### [WHAT YOU HAVE TO DO]
Each line that has the string "wrist" must be copied from the records below.

▬▬▬▬▬▬▬▬▬▬

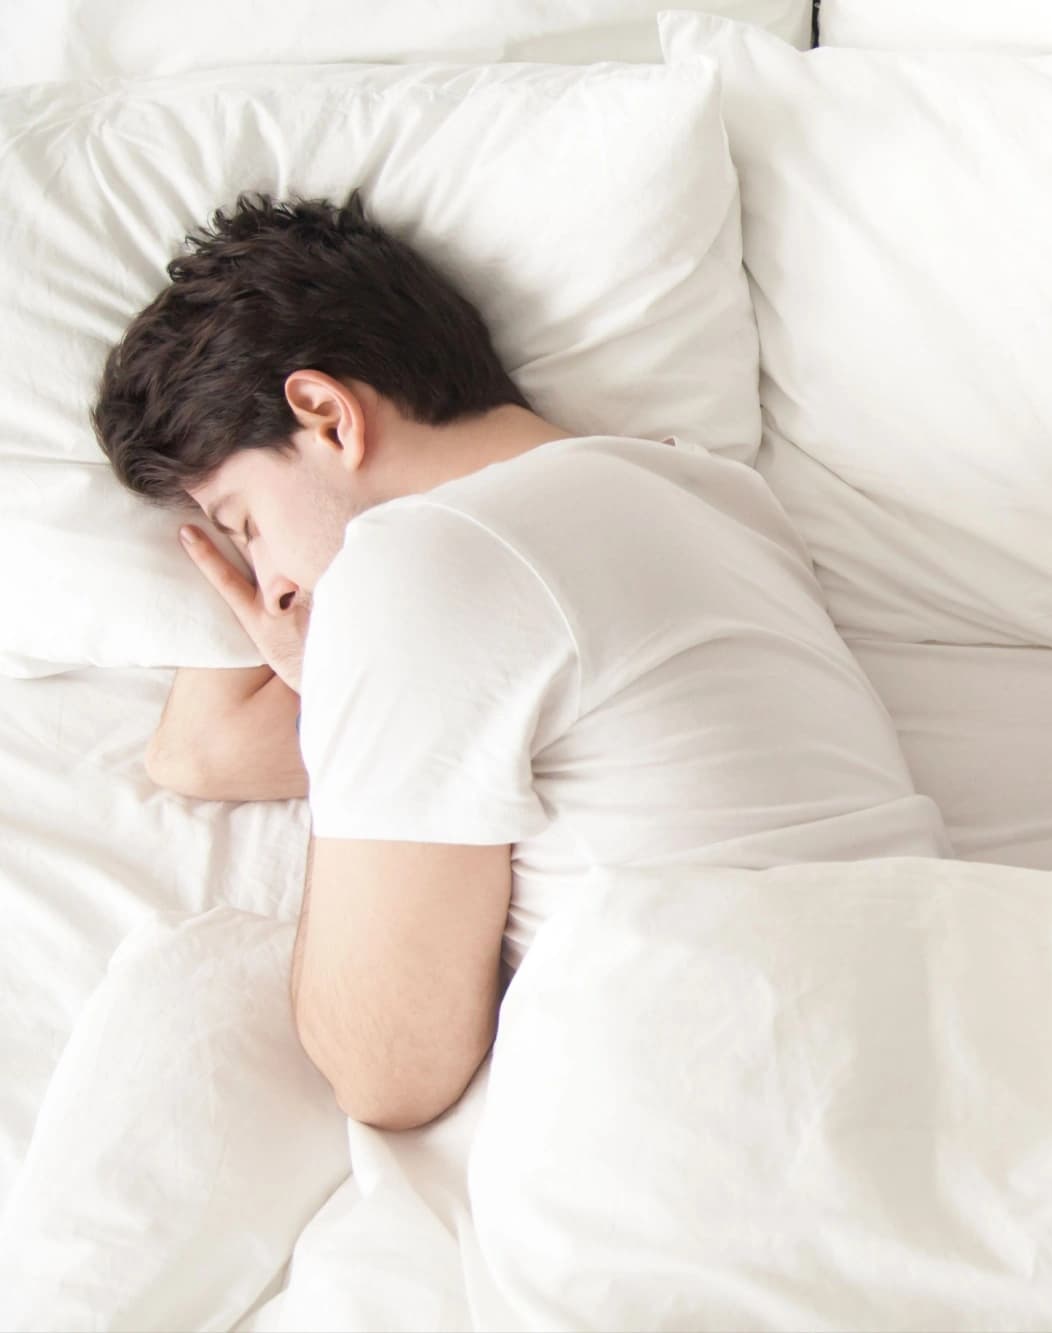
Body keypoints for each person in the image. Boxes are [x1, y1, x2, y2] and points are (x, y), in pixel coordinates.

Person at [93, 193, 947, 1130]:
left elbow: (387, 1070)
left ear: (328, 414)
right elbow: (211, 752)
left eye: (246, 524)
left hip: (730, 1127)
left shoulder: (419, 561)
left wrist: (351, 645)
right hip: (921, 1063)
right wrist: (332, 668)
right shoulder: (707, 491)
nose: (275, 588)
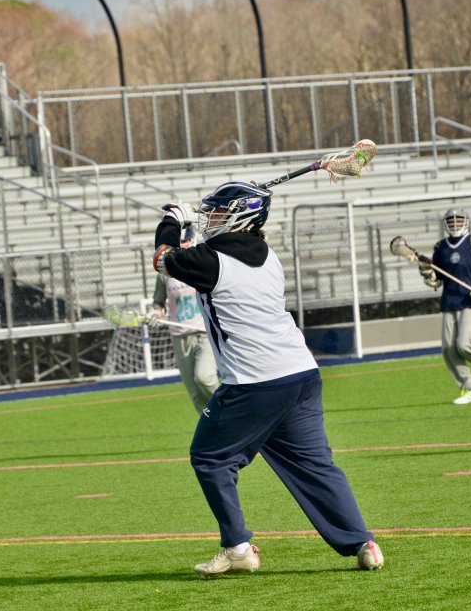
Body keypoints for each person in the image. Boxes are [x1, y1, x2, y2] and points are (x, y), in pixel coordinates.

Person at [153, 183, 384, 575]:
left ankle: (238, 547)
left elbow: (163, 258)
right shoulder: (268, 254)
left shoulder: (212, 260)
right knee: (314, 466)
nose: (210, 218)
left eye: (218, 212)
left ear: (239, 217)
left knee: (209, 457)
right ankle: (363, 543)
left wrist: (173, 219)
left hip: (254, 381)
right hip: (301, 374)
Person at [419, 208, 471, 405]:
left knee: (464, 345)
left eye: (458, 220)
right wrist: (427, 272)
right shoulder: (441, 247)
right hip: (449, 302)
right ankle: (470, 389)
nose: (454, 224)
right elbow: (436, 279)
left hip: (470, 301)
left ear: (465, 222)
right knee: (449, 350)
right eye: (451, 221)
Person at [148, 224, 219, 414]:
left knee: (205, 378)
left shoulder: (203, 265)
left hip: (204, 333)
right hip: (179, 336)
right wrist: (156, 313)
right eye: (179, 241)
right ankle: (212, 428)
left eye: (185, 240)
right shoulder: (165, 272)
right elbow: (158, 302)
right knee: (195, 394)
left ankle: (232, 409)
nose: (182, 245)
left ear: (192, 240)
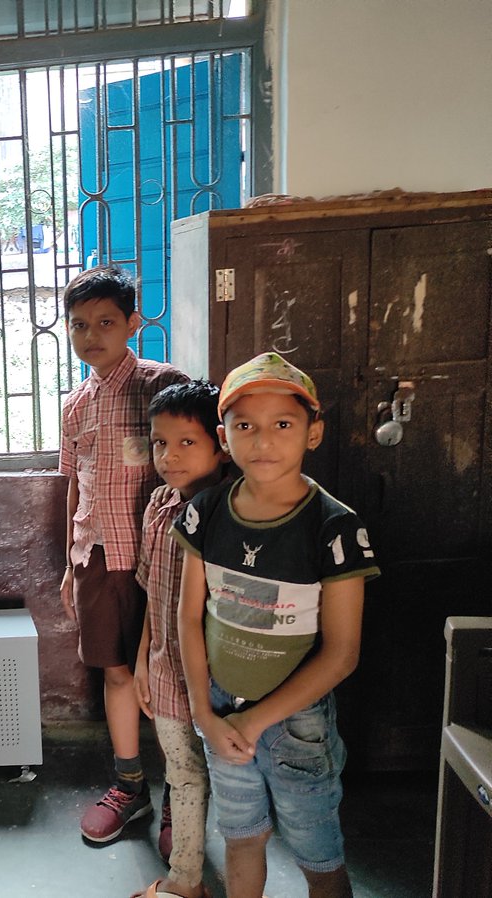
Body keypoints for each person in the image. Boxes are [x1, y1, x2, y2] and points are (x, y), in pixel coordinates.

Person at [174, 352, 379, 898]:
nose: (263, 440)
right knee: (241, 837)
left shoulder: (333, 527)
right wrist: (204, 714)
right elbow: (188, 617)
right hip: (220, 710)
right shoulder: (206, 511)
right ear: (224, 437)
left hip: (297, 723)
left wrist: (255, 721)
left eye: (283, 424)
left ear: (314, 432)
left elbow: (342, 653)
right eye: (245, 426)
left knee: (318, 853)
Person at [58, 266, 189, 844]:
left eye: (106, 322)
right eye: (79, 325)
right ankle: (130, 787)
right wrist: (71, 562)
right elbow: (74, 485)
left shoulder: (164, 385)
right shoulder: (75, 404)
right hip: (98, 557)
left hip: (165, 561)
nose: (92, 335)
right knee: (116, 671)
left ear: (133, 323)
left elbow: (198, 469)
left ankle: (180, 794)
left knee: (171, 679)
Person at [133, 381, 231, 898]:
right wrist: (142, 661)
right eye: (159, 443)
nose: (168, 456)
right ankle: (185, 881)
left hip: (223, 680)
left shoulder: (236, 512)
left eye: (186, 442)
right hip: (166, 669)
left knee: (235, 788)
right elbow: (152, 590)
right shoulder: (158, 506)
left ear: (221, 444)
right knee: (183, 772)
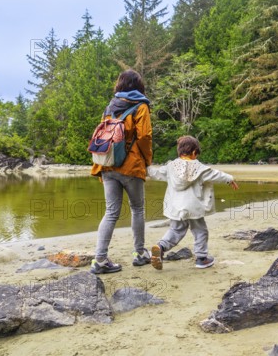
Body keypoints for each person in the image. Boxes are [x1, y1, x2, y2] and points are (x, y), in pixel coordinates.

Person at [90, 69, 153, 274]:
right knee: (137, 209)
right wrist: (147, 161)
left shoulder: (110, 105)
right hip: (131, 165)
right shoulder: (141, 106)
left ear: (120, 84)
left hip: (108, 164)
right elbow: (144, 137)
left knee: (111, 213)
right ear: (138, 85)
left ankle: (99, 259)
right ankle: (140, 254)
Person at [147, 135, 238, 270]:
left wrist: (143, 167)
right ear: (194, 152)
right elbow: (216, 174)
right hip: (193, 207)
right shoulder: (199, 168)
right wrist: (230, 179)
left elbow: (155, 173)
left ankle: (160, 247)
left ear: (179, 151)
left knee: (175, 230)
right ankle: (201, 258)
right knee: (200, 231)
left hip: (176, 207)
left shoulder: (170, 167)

▬▬▬▬▬▬▬▬▬▬

### [OUTPUT BELOW]
left wrist: (351, 645)
right wrist: (332, 668)
left wrist: (173, 219)
right wrist: (427, 272)
right wrist: (156, 313)
right wrist: (204, 714)
left wrist: (255, 721)
right wrist: (71, 562)
right wrist: (142, 661)
right wrist: (147, 161)
left wrist: (143, 167)
right wrist: (230, 179)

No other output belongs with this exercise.